- [SUPPLIED RECORDS]:
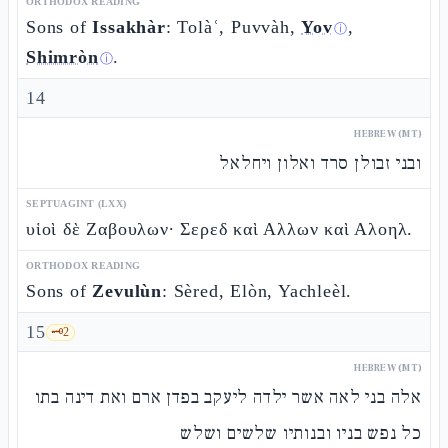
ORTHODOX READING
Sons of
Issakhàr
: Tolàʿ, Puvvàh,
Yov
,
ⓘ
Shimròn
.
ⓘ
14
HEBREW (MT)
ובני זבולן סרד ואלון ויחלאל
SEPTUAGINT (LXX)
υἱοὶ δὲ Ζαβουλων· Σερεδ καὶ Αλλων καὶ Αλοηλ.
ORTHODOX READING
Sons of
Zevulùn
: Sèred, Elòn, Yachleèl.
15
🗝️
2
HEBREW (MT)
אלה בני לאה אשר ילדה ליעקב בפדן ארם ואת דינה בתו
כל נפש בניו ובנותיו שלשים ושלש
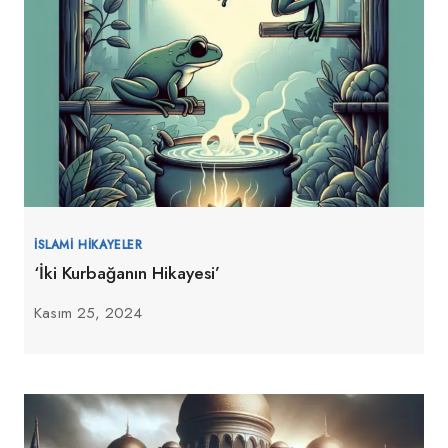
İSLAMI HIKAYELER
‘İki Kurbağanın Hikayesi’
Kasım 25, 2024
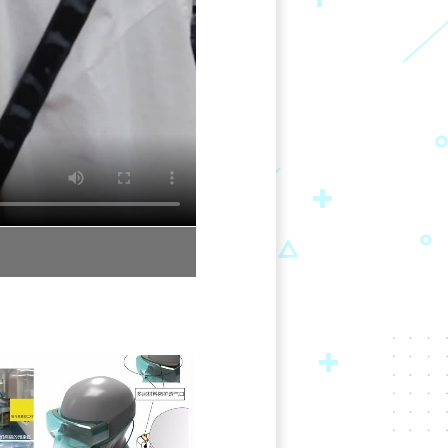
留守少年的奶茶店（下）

* * *

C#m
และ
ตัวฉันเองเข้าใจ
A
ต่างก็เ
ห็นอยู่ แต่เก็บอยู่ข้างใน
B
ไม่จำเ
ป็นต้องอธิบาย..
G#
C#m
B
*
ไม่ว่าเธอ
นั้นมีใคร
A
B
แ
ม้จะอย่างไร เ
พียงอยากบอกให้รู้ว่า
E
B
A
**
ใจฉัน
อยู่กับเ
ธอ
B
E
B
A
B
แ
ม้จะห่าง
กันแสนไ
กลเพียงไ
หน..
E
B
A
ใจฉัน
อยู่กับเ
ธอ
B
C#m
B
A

- [TO DO]: The lines above starting at the one that holds "υἱοὶ δὲ Ζαβουλων· Σερεδ καὶ Αλλων καὶ Αλοηλ." and ending at the one that holds "留守少年的奶茶店（下）" are to be written out exactly, ends included, and no pictures are to be copied.

- [EXERCISE OUTPUT]:
υἱοὶ δὲ Ζαβουλων· Σερεδ καὶ Αλλων καὶ Αλοηλ.
ORTHODOX READING
Sons of
Zevulùn
: Sèred, Elòn, Yachleèl.
15
🗝️
2
HEBREW (MT)
אלה בני לאה אשר ילדה ליעקב בפדן ארם ואת דינה בתו
כל נפש בניו ובנותיו שלשים ושלש
İSLAMI HIKAYELER
‘İki Kurbağanın Hikayesi’
Kasım 25, 2024
留守少年的奶茶店（下）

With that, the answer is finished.